• PROBLEM
Each line that has the string "other" must be copied from the records below.

━━━ ENTRIES PROVIDED ━━━

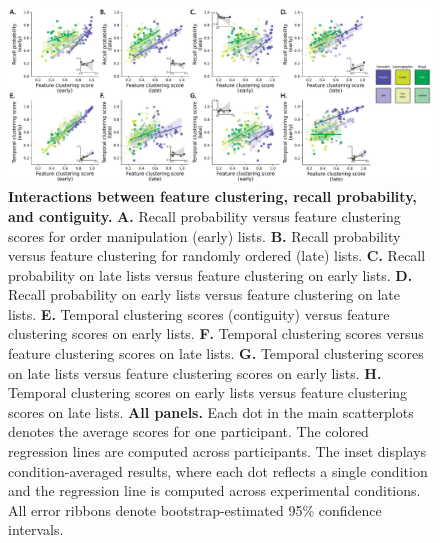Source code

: \documentclass[11pt]{article}
\begin{document}
\begin{figure}[tp] \centering
    \includegraphics[width=\textwidth]{figures/feature_clustering_vs_accuracy_and_contiguity}

    \caption{\textbf{Interactions between feature clustering, recall probability,
    and contiguity.} \textbf{A.} Recall probability versus feature clustering
    scores for order manipulation (early) lists. \textbf{B.} Recall probability
    versus feature clustering for randomly ordered (late) lists. \textbf{C.} Recall
    probability on late lists versus feature clustering on early lists. \textbf{D.}
    Recall probability on early lists versus feature clustering on late lists.
    \textbf{E.} Temporal clustering scores (contiguity) versus feature clustering
    scores on early lists. \textbf{F.} Temporal clustering scores versus feature
    clustering scores on late lists. \textbf{G.} Temporal clustering scores on late
    lists versus feature clustering scores on early lists. \textbf{H.} Temporal
    clustering scores on early lists versus feature clustering scores on late
    lists. \textbf{All panels.} Each dot in the main scatterplots denotes the
    average scores for one participant. The colored regression lines are computed
    across participants. The inset displays condition-averaged results, where each
    dot reflects a single condition and the regression line is computed across
    experimental conditions. All error ribbons denote bootstrap-estimated 95\%
    confidence intervals.} \label{fig:clustering-scatterplots} 

\end{figure}
\end{document}
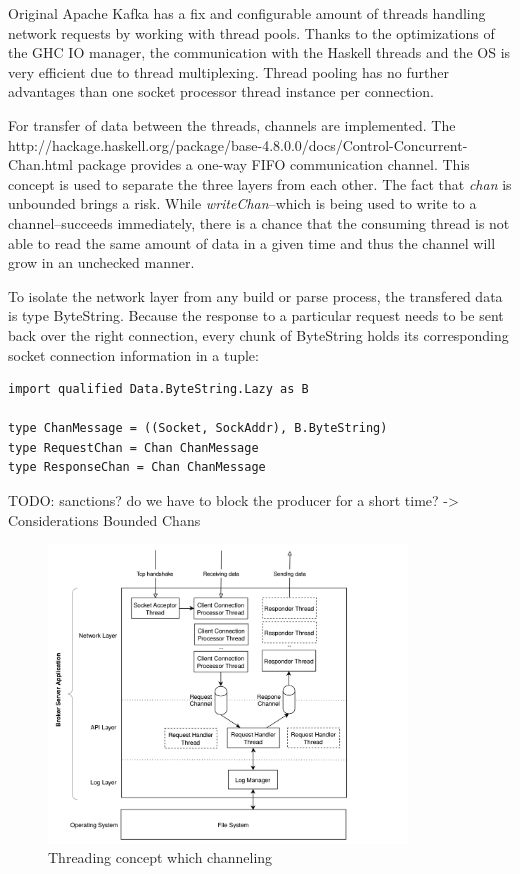 Original Apache Kafka has a fix and configurable amount of threads
handling network requests by working with thread pools. Thanks to the
optimizations of the GHC IO manager, the communication with the Haskell threads
and the OS is very efficient due to thread multiplexing. Thread pooling has no
further advantages than one socket processor thread instance per connection. 

For transfer of data between the threads, channels are implemented. The 
{http://hackage.haskell.org/package/base-4.8.0.0/docs/Control-Concurrent-Chan.html}
package provides a one-way FIFO communication channel. This concept
is used to separate the three layers from each other. The
fact that \textit{chan} is unbounded brings a risk. While \textit{writeChan}--which is being used to write to a channel--succeeds immediately, there is a
chance that the consuming thread is not able to read the same amount of data in
a given time and thus the channel will grow in an unchecked manner.
\cite{o2008real}

To isolate the network layer from any build or parse process, the transfered
data is type ByteString. Because the response to a particular request needs to be
sent back over the right connection, every chunk of ByteString holds its corresponding
socket connection information in a tuple:

\begin{lstlisting}[caption={Initialize channels for threading}]
import qualified Data.ByteString.Lazy as B

type ChanMessage = ((Socket, SockAddr), B.ByteString)
type RequestChan = Chan ChanMessage
type ResponseChan = Chan ChanMessage
\end{lstlisting}

TODO: sanctions? do we have to block the producer for a short time? ->
Considerations Bounded Chans

\begin{figure}[H]
    \centering
    \includegraphics[width=0.85\textwidth]{images/impl-brok-threading.png}
    \caption{Threading concept which channeling}
    \label{fig:impl-brok-threading}
\end{figure}

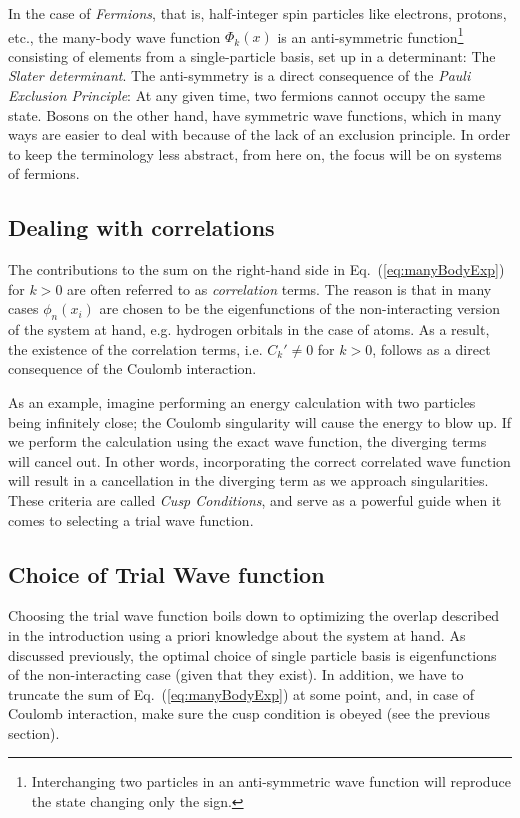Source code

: In the case of \textit{Fermions}, that is, half-integer spin particles like electrons, protons, etc., the many-body wave function $\Phi_k(x)$ is an anti-symmetric function\footnote{Interchanging two particles in an anti-symmetric wave function will reproduce the state changing only the sign.} consisting of elements from a single-particle basis, set up in a determinant: The \textit{Slater determinant}. The anti-symmetry is a direct consequence of the \textit{Pauli Exclusion Principle}: At any given time, two fermions cannot occupy the same state. Bosons on the other hand, have symmetric wave functions, which in many ways are easier to deal with because of the lack of an exclusion principle. In order to keep the terminology less abstract, from here on, the focus will be on systems of fermions.

\subsection{Dealing with correlations}

The contributions to the sum on the right-hand side in Eq.~(\ref{eq:manyBodyExp}) for $k>0$ are often referred to as \textit{correlation} terms. The reason  is that in many cases $\phi_n(x_i)$ are chosen to be the eigenfunctions of the non-interacting version of the system at hand, e.g. hydrogen orbitals in the case of atoms. As a result, the existence of the correlation terms, i.e. $C_k' \ne 0$ for $k>0$, follows as a direct consequence of the Coulomb interaction.

As an example, imagine performing an energy calculation with two particles being infinitely close; the Coulomb singularity will cause the energy to blow up. If we perform the calculation using the exact wave function, the diverging terms will cancel out. In other words, incorporating the correct correlated wave function will result in a cancellation in the diverging term as we approach singularities. These criteria are called \textit{Cusp Conditions}, and serve as a powerful guide when it comes to selecting a trial wave function. 

\subsection{Choice of Trial Wave function}

Choosing the trial wave function boils down to optimizing the overlap described in the introduction using a priori knowledge about the system at hand. As discussed previously, the optimal choice of single particle basis is eigenfunctions of the non-interacting case (given that they exist). In addition, we have to truncate the sum of Eq.~(\ref{eq:manyBodyExp}) at some point, and, in case of Coulomb interaction, make sure the cusp condition is obeyed (see the previous section).

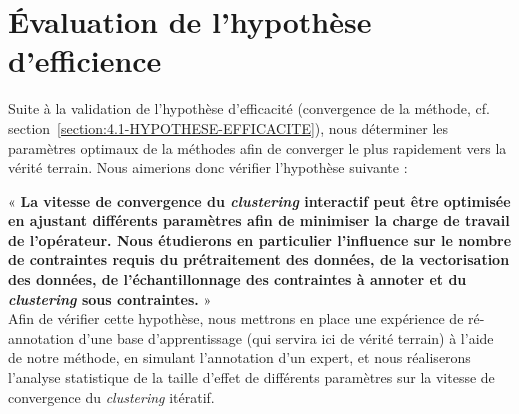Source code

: \section{Évaluation de l'hypothèse d'efficience}
\label{section:4.2-HYPOTHESE-EFFICIENCE}

	Suite à la validation de l'hypothèse d'efficacité (convergence de la méthode, cf. section~\ref{section:4.1-HYPOTHESE-EFFICACITE}), nous déterminer les paramètres optimaux de la méthodes afin de converger le plus rapidement vers la vérité terrain.
	Nous aimerions donc vérifier l'hypothèse suivante :

	\begin{tcolorbox}[
		title=\faVial~\textbf{Hypothèse d'efficience}~\faVial,
		colback=colorTcolorboxHypothesis!15,
		colframe=colorTcolorboxHypothesis!75,
		width=\linewidth
	]

		« \textbf{
			La vitesse de convergence du \textit{clustering} interactif peut être optimisée en ajustant différents paramètres afin de minimiser la charge de travail de l'opérateur. Nous étudierons en particulier l'influence sur le nombre de contraintes requis du prétraitement des données, de la vectorisation des données, de l'échantillonnage des contraintes à annoter et du \textit{clustering} sous contraintes.
		} » \\
		
		Afin de vérifier cette hypothèse, nous mettrons en place une expérience de ré-annotation d'une base d'apprentissage (qui servira ici de vérité terrain) à l'aide de notre méthode, en simulant l'annotation d'un expert, et nous réaliserons l'analyse statistique de la taille d'effet de différents paramètres sur la vitesse de convergence du \textit{clustering} itératif.
		

\end{tcolorbox}
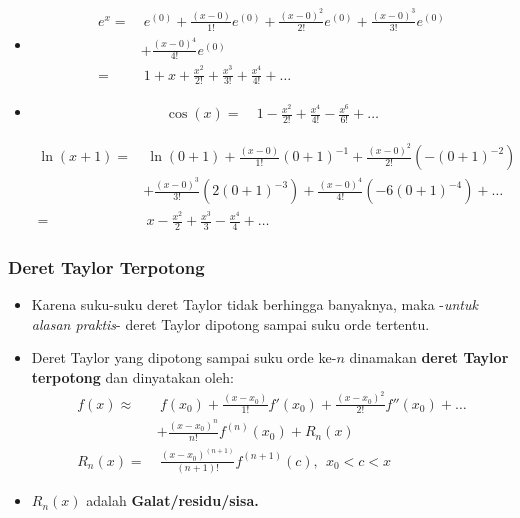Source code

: \documentclass[pdflatex,compress]{beamer}
\begin{document}
\begin{frame}
	\begin{itemize}
		\item[]
		\begin{align*}
			e^x =&~ e^{(0)} + \frac{(x-0)}{1!}e^{(0)} + \frac{(x-0)^2}{2!}e^{(0)} + \frac{(x-0)^3}{3!}e^{(0)} \\
			&+ \frac{(x-0)^4}{4!}e^{(0)} \\
			=&~ 1 + x + \frac{x^2}{2!} + \frac{x^3}{3!} + \frac{x^4}{4!} + \dots
		\end{align*}
	\end{itemize}
\end{frame}

\begin{frame}
	\begin{itemize}
		\item[]
		\begin{align*}
			\cos(x) =&~ 1 - \frac{x^2}{2!} + \frac{x^4}{4!} - \frac{x^6}{6!} + \dots
		\end{align*}
	
		\begin{align*}
			\ln(x+1) =&~ \ln(0+1) + \frac{(x-0)}{1!}(0+1)^{-1} + \frac{(x-0)^2}{2!}(-(0+1)^{-2}) \\
			&+ \frac{(x-0)^3}{3!}(2(0+1)^{-3}) + \frac{(x-0)^4}{4!}(-6(0+1)^{-4}) + \dots \\
			=&~ x - \frac{x^2}{2} + \frac{x^3}{3} - \frac{x^4}{4} + \dots
		\end{align*}
	\end{itemize}
\end{frame}

\begin{frame}
	\frametitle{Deret Taylor Terpotong}
	\begin{itemize}
		\item Karena suku-suku deret Taylor tidak berhingga banyaknya, maka -\textit{untuk alasan praktis}- deret Taylor dipotong sampai suku orde tertentu.
		\item Deret Taylor yang dipotong sampai suku orde ke-$ n $ dinamakan \textbf{deret Taylor terpotong} dan dinyatakan oleh:
		\begin{align*}
			f(x) \approx&~f(x_0) + \frac{(x-x_0)}{1!}f'(x_0) + \frac{(x-x_0)^2}{2!}f''(x_0) + \dots \\
			& + \frac{(x-x_0)^n}{n!}f^(n)(x_0) + R_n(x) \\
			R_n(x) =&~ \frac{(x-x_0)^{(n+1)}}{(n+1)!}f^{(n+1)}(c),~~x_0 < c < x
		\end{align*}
		\item $ R_n(x) $ adalah \textbf{Galat/residu/sisa.}
	\end{itemize}
\end{frame}
\end{document}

━━━

• RESULT
is used to separate the three layers from each other. The
: In the case of \textit{Fermions}, that is, half-integer spin particles like electrons, protons, etc., the many-body wave function $\Phi_k(x)$ is an anti-symmetric function\footnote{Interchanging two particles in an anti-symmetric wave function will reproduce the state changing only the sign.} consisting of elements from a single-particle basis, set up in a determinant: The \textit{Slater determinant}. The anti-symmetry is a direct consequence of the \textit{Pauli Exclusion Principle}: At any given time, two fermions cannot occupy the same state. Bosons on the other hand, have symmetric wave functions, which in many ways are easier to deal with because of the lack of an exclusion principle. In order to keep the terminology less abstract, from here on, the focus will be on systems of fermions.
As an example, imagine performing an energy calculation with two particles being infinitely close; the Coulomb singularity will cause the energy to blow up. If we perform the calculation using the exact wave function, the diverging terms will cancel out. In other words, incorporating the correct correlated wave function will result in a cancellation in the diverging term as we approach singularities. These criteria are called \textit{Cusp Conditions}, and serve as a powerful guide when it comes to selecting a trial wave function. 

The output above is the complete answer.